After about thirty minutes of contractions, I felt no further need to be brave, and asked for the epidural to start. And that was about as close to real magic as I'm prepared to believe exists. The drugs made the pain disappear completely. I could still feel tension in my belly and my legs when contractions came on, but there was no pain at all. I started to feel so relaxed that I really don't remember much of the next few hours. I may have slept - I'm not sure. I know Mum left around about that time, and a couple of hours later, after an examination confirmed that I was 5cm dilated, hubby took leave to go to the gym around the corner for an hour or so.

It only felt like a few minutes later that the epidural started wearing off, but I'm sure it was much longer. I called hubby to make sure he was on his way back as the contractions started becoming uncomfortable again. Doctors and midwives came and went and made various "hmmm"-ing noises, and at some point hubby returned to his capable-hand-holder role. After another examination it was disovered that I'd dilated to 9cm - quicker than expected! The down-side of that discovery was the decision not to top up the epidural any further, as the second stage of labour was just around the corner.

It struck me ever so briefly that it was nearly time to push, and that after pushing came a real, three-dimensional baby! In between contractions I became quite excited and amazed that the little squirmy bump I'd been chatting to for a few months was going to be outside soon. I also became a bit impatient as the drugs wore off and the contractions felt stronger and stronger. Alison, the slightly grumpy midwife and I tried putting me in different positions to aid my comfort and that of Fetie, and we found that anything except lying on my back made Fetie's heart rate a little erratic. It was fairly entertaining, if a little difficult, trying to experiment with my position whilst I was unable to move my legs at all.

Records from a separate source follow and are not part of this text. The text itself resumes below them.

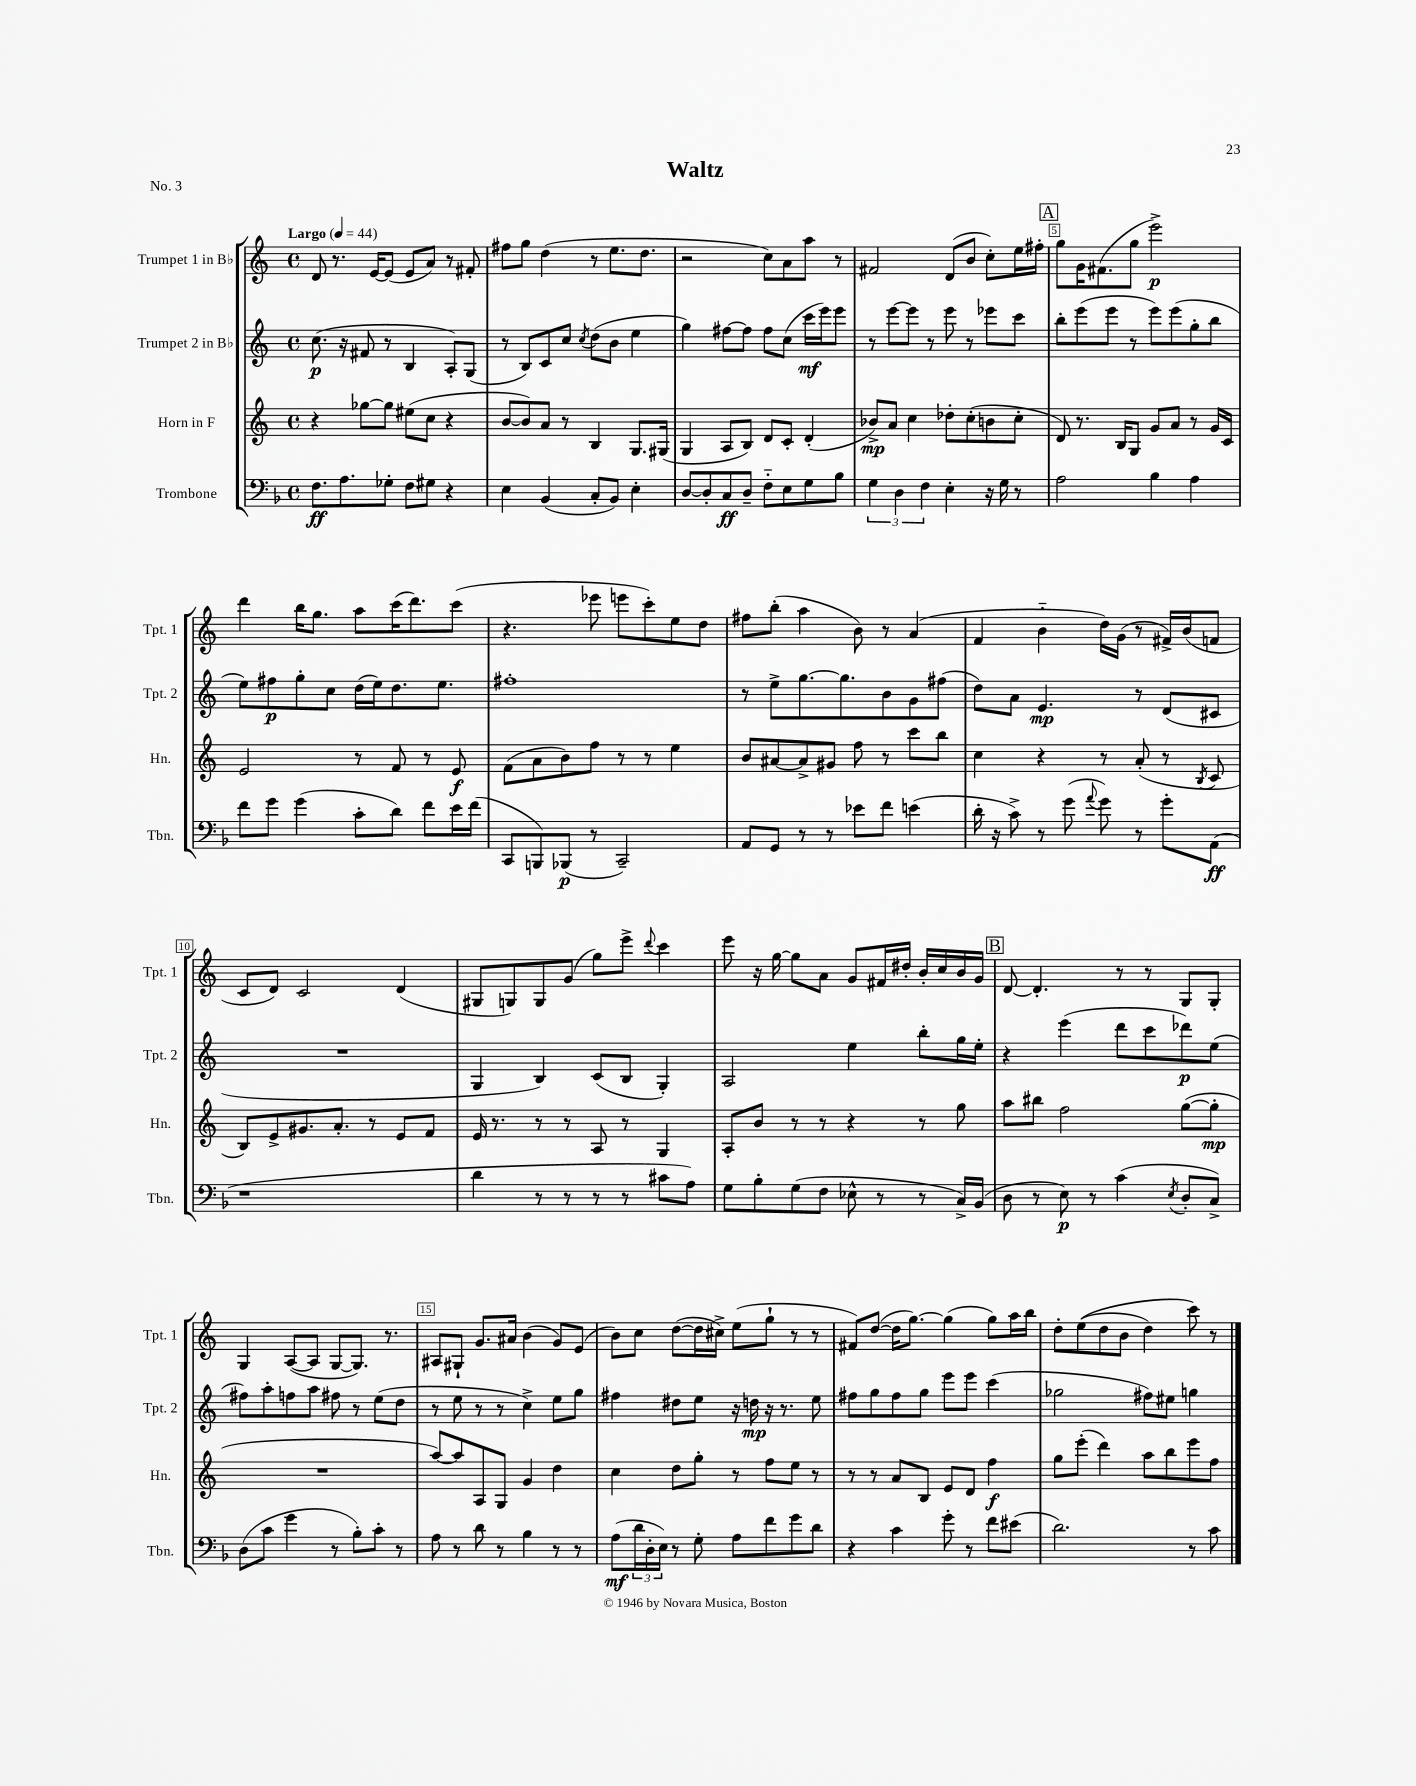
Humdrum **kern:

**kern	**kern	**kern	**kern
*staff4	*staff3	*staff2	*staff1
*clefF4	*clefG2	*clefG2	*clefG2
*k[b-]	*k[]	*k[]	*k[]
*M4/4	*M4/4	*M4/4	*M4/4
*met(c)	*met(c)	*met(c)	*met(c)
*MM44	*MM44	*MM44	*MM44
8.F	4r	(8.cc	8d
.	.	.	8.r
8.A	.	16r	.
.	[8gg-	8f#	.
.	.	.	[16e
8G-'	8gg-]	8r	(8e]
8F	(8ee#	4B	8e
8G#	8cc	.	8a)
4r	4r	8A')	8r
.	.	(8G	8f#'
=	=	=	=
4E	[8b	8r	8ff#
.	8b])	8B)	8gg
(4BB-	8a	8c	(4dd
.	8r	8cc	.
.	.	8qcc	.
8C'	4B	(8dd	8r
8BB-)	.	8b	8.ee
4E'	8.G	4ee	.
.	.	.	8.dd
.	(16G#	.	.
=	=	=	=
[8D	4G	4gg)	2r
8D']	.	.	.
8C	8A	[8ff#	.
8D~	8B)	8ff#]	.
8F'~	8d	8ff#	8cc)
8E	8c'	(8cc	8a
8G	(4d'	16ccc	8aa
.	.	16eee)	.
8B-	.	8eee	8r
=	=	=	=
6G	8b-^)	8r	2f#
.	8a	[8eee	.
6D	.	.	.
.	4cc	8eee]	.
6F	.	.	.
.	.	8r	.
4E'	8dd-'	8eee	(8d
.	(8cc'	8r	8b
16r	8b	8eee-	8cc')
16G	.	.	.
8r	8cc'	8ccc	16ee
.	.	.	16ff#'
=	=	=	=
2A	8d)	8bb'	8gg
.	8.r	(8eee	16g
.	.	.	(8.f#
.	.	8eee	.
.	16B	.	.
.	8G	8r	8gg
4B-	8g	8eee)	2eee^)
.	8a	(8eee	.
4A	8r	8gg'	.
.	16g	8bb	.
.	16c	.	.
=	=	=	=
8f	2e	8ee)	4ddd
8g	.	8ff#	.
(4g	.	8gg'	16bb
.	.	.	8.gg
.	.	8cc	.
8c'	8r	(16dd	8aa
.	.	16ee)	.
8d)	8f	8.dd	(16ccc
.	.	.	8.ddd)
8f	8r	.	.
.	.	8.ee	.
16e	8e	.	(8ccc
(16f	.	.	.
=	=	=	=
8CC	(8f	1ff#'	4.r
8BBB)	8a	.	.
(8BBB-	8b)	.	.
8r	8ff	.	8eee-
2CC~)	8r	.	8eee
.	8r	.	8ccc')
.	4ee	.	8ee
.	.	.	8dd
=	=	=	=
8AA	8b	8r	8ff#
8GG	[8a#	8ee^	(8bb'
8r	8a#^]	[8.gg	4aa
8r	8g#	.	.
.	.	8.gg]	.
8e-	8ff	.	8b)
8f	8r	8b	8r
(4e	8ccc	8g	(4a
.	8bb	(8ff#	.
=	=	=	=
16d'	4cc	8dd)	4f
16r	.	.	.
8c^)	.	8a	.
8r	4r	4.e	4b'~
(8g	.	.	.
8qqa	.	.	.
8g)	8r	.	16dd)
.	.	.	(16g
8r	(8a'	8r	8r
8g'	8r	(8d	16f#^)
.	.	.	(16b
.	8qB	.	.
(8AA	8c	8c#	8f
=	=	=	=
1r	8B)	1r	8c
.	8e^	.	8d)
.	8.g#	.	2c
.	8.a'	.	.
.	8r	.	.
.	8e	.	(4d
.	8f	.	.
=	=	=	=
4d	16e	4G	8G#
.	8.r	.	.
.	.	.	8G)
8r	8r	4B)	8G
8r	8r	.	(8g
8r	8A	(8c	8gg)
8r	8r	8B	8eee^
.	.	.	8qqddd
8c#	4G	4G')	4ccc
8A)	.	.	.
=	=	=	=
8G	8A'	2A	8eee
8B-'	8b	.	16r
.	.	.	[16gg
(8G	8r	.	8gg]
8F	8r	.	8a
8E-^^	4r	4ee	8g
8r	.	.	16f#
.	.	.	16dd#'
8r	8r	8bb'	16b'
.	.	.	16cc
16C^)	8gg	16gg	16b
(16BB-	.	16ee'	16g
=	=	=	=
8D	8aa	4r	[8d
8r	8bb#	.	4.d']
8E)	2ff	(4eee	.
8r	.	.	.
(4c	.	8ddd	8r
.	.	8ccc	8r
8qE	.	.	.
8D'	([8gg	8ddd-)	8G
8C^)	8gg']	(8ee	8G'
=	=	=	=
(8D	1r	8ff#)	4G
8c	.	8aa'	.
4g	.	8ff	([8A
.	.	8aa	8A]
8r	.	8ff#	[8G
8B-')	.	8r	8.G])
8c'	.	(8ee	.
.	.	.	8.r
8r	.	8dd	.
=	=	=	=
8A	[8aa)	8r	8A#
8r	8aa]	8ee	8G#`
8d	8A	8r	8.g
8r	8G	8r	.
.	.	.	16a#
4B-	4g	4cc^)	(4b
8r	4dd	8ee	8g)
8r	.	8gg	(8e
=	=	=	=
(8A	4cc	4ff#	8b)
24d	.	.	8cc
24D'	.	.	.
24E)	.	.	.
8r	8dd	8dd#	([8dd
8G'	8gg'	8ee	16dd]
.	.	.	16cc#^)
8A	8r	16r	(8ee
.	.	16dd	.
8f	8ff	16r	8gg`
.	.	8.r	.
8g	8ee	.	8r
8d	8r	8ee	8r
=	=	=	=
4r	8r	8ff#	8f#)
.	8r	8gg	([8dd
4c	8a	8ff#	16dd]
.	.	.	[8.gg)
.	8B	8gg	.
8g'	8e	8eee	(4gg]
8r	8d	8eee	.
8f	4ff	(4ccc	8gg)
(8e#	.	.	16aa
.	.	.	16bb
=	=	=	=
2.d)	8gg	2gg-	8dd'
.	(8eee'	.	&((8ee
.	4ddd)	.	8dd
.	.	.	8b
.	8aa	8ff#)	4dd)
.	8bb	8ee#	.
8r	8eee	4gg	8ccc&)
8c	8ff	.	8r
==	==	==	==
*-	*-	*-	*-
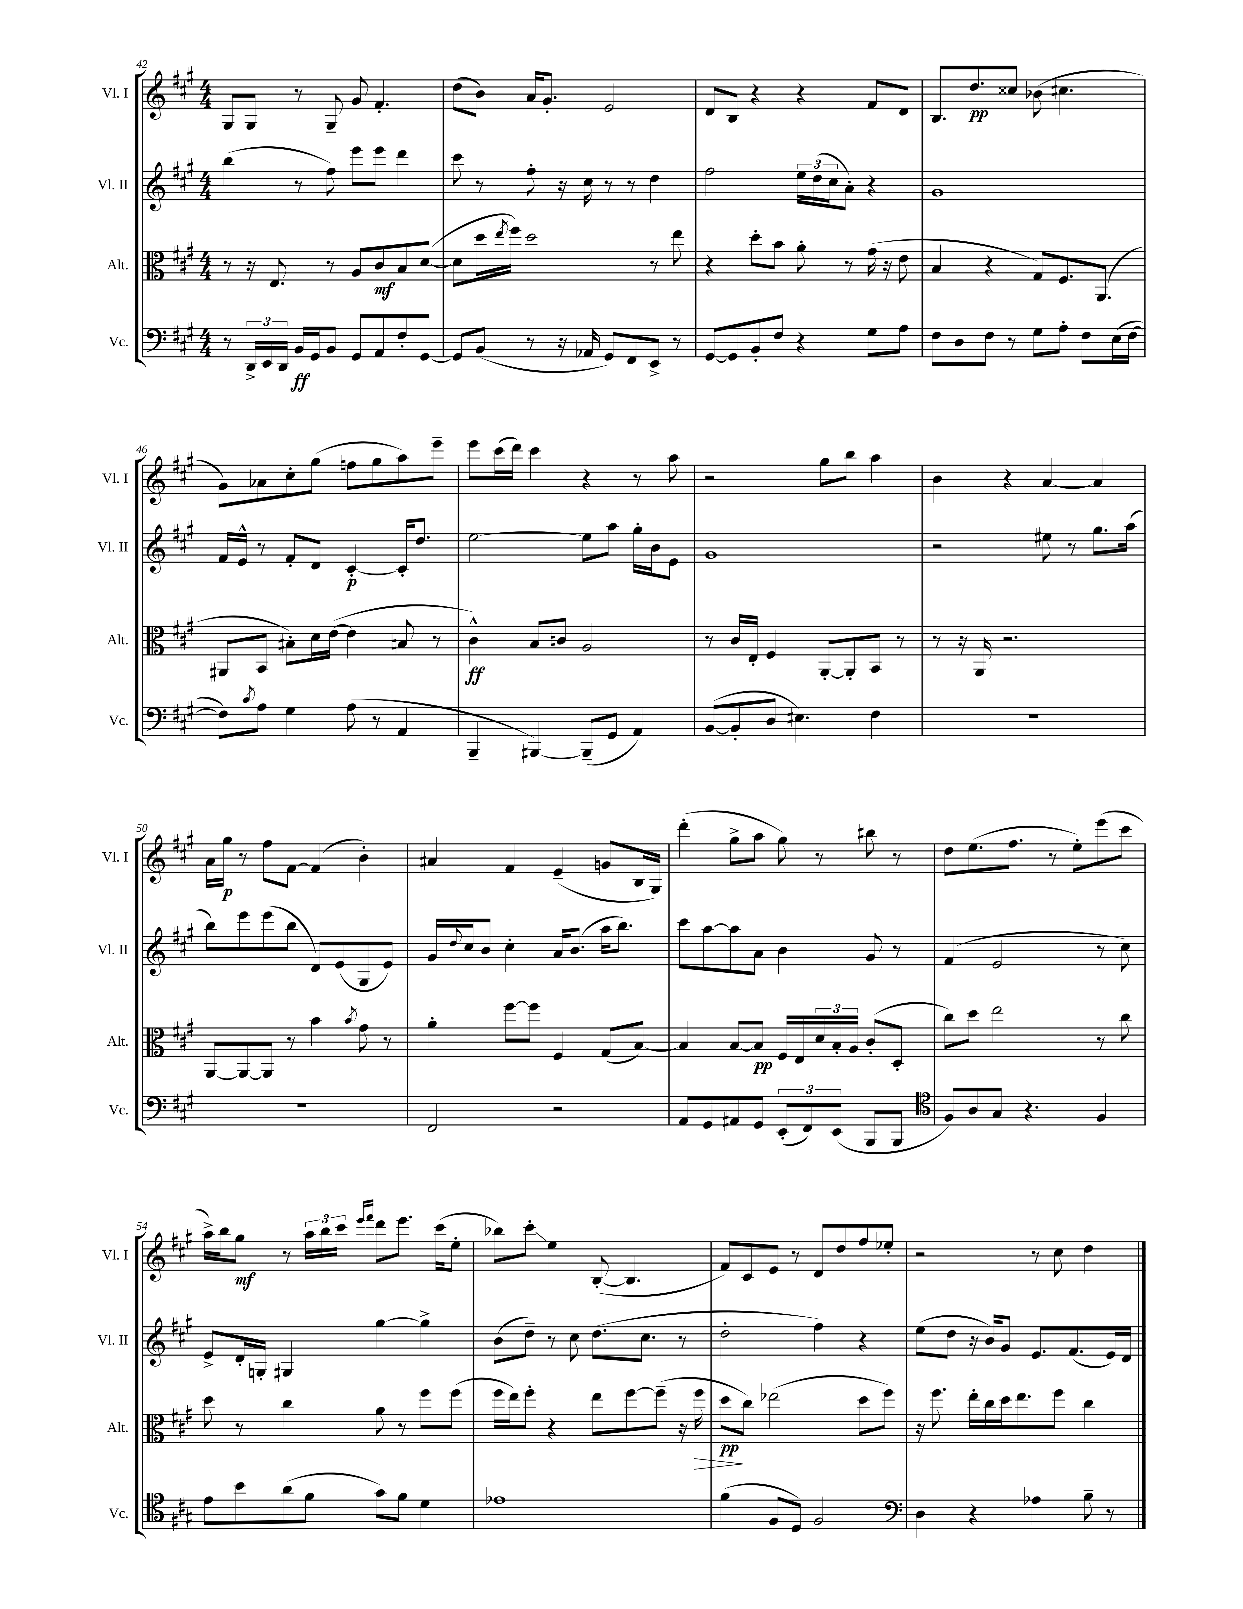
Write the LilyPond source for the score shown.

<<
\new StaffGroup <<
\new Staff = "s0" \with { instrumentName = "Vl. I" shortInstrumentName = "Vl. I" } {
    \clef treble \key a \major \numericTimeSignature \time 4/4
    gis8 gis8 r8 gis8-- gis'8 fis'4.-. |
    d''8( b'8) a'16 gis'8.-. e'2 |
    d'8 b8 r4 r4 fis'8 d'8 |
    b8. d''8.\pp cisis''8 bes'8( cis''4. |
    gis'8) aes'8 cis''8-. gis''8( f''8 gis''8 a''8) e'''8-- |
    e'''8 cis'''16( d'''16) cis'''4 r4 r8 a''8 |
    r2 gis''8 b''8 a''4 |
    b'4 r4 a'4~ a'4 |
    a'16 gis''16\p r8 fis''8 fis'8~ fis'4( b'4-.) |
    ais'4 fis'4 e'4--( g'8 b16 gis16) |
    d'''4-.( gis''8-> a''8 gis''8) r8 bis''8 r8 |
    d''8 e''8.( fis''8. r8 e''8-.) e'''8( cis'''8 |
    a''16->) b''16 gis''8\mf r8 \tuplet 3/2 { a''16 b''16 cis'''16 } \grace { e'''16 fis'''16 } d'''8 e'''8. cis'''16( e''8-. |
    bes''8) cis'''8-.\glissando e''4 b8~-.( b4. |
    fis'8) cis'8 e'8 r8 d'8 d''8 fis''8 ees''8-. |
    r2 r8 cis''8 d''4 \bar "|." |
}
\new Staff = "s1" \with { instrumentName = "Vl. II" shortInstrumentName = "Vl. II" } {
    \clef treble \key a \major \numericTimeSignature \time 4/4
    b''4( r8 fis''8) e'''8 e'''8 d'''4 |
    cis'''8 r8 fis''8-. r16 cis''16 r8 r8 d''4 |
    fis''2 \tuplet 3/2 { e''16 d''16( cis''16 } a'8-.) r4 |
    gis'1 |
    fis'16 e'16-^ r8 fis'8-. d'8 cis'4~-.\p cis'16-. d''8. |
    e''2~ e''8 a''8 gis''16-. b'16 e'8 |
    gis'1 |
    r2 eis''8 r8 gis''8. a''16( |
    b''8) e'''8 e'''8( b''8 d'8) e'8( gis8 e'8) |
    gis'16 \appoggiatura { d''8 } cis''16 b'8 cis''4-. a'16 b'8.( a''16 b''8.) |
    cis'''8 a''8~ a''8 a'8 b'4 gis'8 r8 |
    fis'4( e'2 r8 cis''8) |
    e'8-> d'16-. g16-. gis4 gis''4~ gis''4-> |
    b'8( d''8--) r8 cis''8 d''8.( cis''8. r8 |
    d''2-. fis''4) r4 |
    e''8( d''8 r16 b'16) gis'8 e'8. fis'8.( e'16) d'16 \bar "|." |
}
\new Staff = "s2" \with { instrumentName = "Alt." shortInstrumentName = "Alt." } {
    \clef alto \key a \major \numericTimeSignature \time 4/4
    r8 r16 e8. r8 a8 cis'8\mf b8 d'8~( |
    d'8 d''16 \acciaccatura { e''8 } fis''16) d''2 r8 e''8 |
    r4 d''8-. b'8 a'8-. r8 gis'16( r16 e'8 |
    b4 r4 gis8) fis8. a,8.( |
    ais,8 b,8 bis8-.) d'16 e'16~( e'4 b8 r8 |
    cis'4-^\ff) b8 c'8 a2 |
    r8 cis'16 e16-. fis4 a,8~-. a,8-. b,8 r8 |
    r8 r16 a,16 r2. |
    a,8~ a,8~ a,8 r8 b'4 \acciaccatura { b'8 } gis'8 r8 |
    a'4-. fis''8~ fis''8 fis4 gis8( b8~) |
    b4 b8~ b8\pp fis16 e16 \tuplet 3/2 { d'16 b16-. a16 } cis'8-.( d8-. |
    cis''8) d''8 e''2 r8 cis''8 |
    d''8 r8 cis''4 a'8 r8 fis''8 fis''8( |
    fis''16 e''16) fis''8-. r4 e''8 fis''8~ fis''8--( r16 fis''16\> |
    d''8\pp\! cis''8) ees''2( d''8 fis''8) |
    r16 fis''8. e''16-. cis''16 d''16 e''8. fis''8 cis''4 \bar "|." |
}
\new Staff = "s3" \with { instrumentName = "Vc." shortInstrumentName = "Vc." } {
    \clef bass \key a \major \numericTimeSignature \time 4/4
    r8 \tuplet 3/2 { d,16-> e,16 d,16 } b,16\ff gis,16 b,8 gis,8 a,8 fis8-. gis,8~ |
    gis,8 b,8( r8 r16 aes,16 gis,8) fis,8 e,8-> r8 |
    gis,8~ gis,8 b,8-. fis8 r4 gis8 a8 |
    fis8 d8 fis8 r8 gis8 a8-. fis8 e16( fis16~ |
    fis8) \acciaccatura { cis'8 } a8 gis4 a8( r8 a,4 |
    b,,4-- bis,,4~) bis,,8--( gis,8 a,4) |
    b,8~( b,8-. d8 eis4.) fis4 |
    R1 |
    R1 |
    fis,2 r2 |
    a,8 gis,8 ais,8 gis,8 \tuplet 3/2 { e,8-.( fis,8) e,8( } b,,8 b,,8 |
    \clef tenor fis8) a8 gis8 r4. fis4 |
    e'8 b'8 a'8( fis'8 gis'8) fis'8 d'4 |
    ees'1 |
    fis'4( fis8 d8) fis2 |
    \clef bass d4 r4 aes4 b8-- r8 \bar "|." |
}
>>
>>
\layout { \context { \Score currentBarNumber = #42 } }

Thank goodness for a big strong husband trained in lifting people!

Pretty soon I started to feel something new - a strong urge to go to the loo, or so I thought. I simply assumed that's what it was, because there hadn't been any need for Number Two since early that morning. I ignored it for about 15 minutes, until Alison the Slightly Grumpy Midwife said, "let me know if you feel like you need to do a pooh". So I did. Let her know, that is. And that's when Dr Nichols and Tania-the-Registrar were summoned for the (cue dramatic music) Second Stage of Labour, otherwise known as the pushy-pushy bit. I simply couldn't believe it had come around so fast! Ok, so it had been about 9 hours, but it felt fast after all those lovely drugs.

To be continued...

1 comment:

  1. Around this time, your mother and I were in the waiting room, certain that you would make less birthing-lady fuss than others we could hear in the ward.
    I believe we mentioned karate once or twice.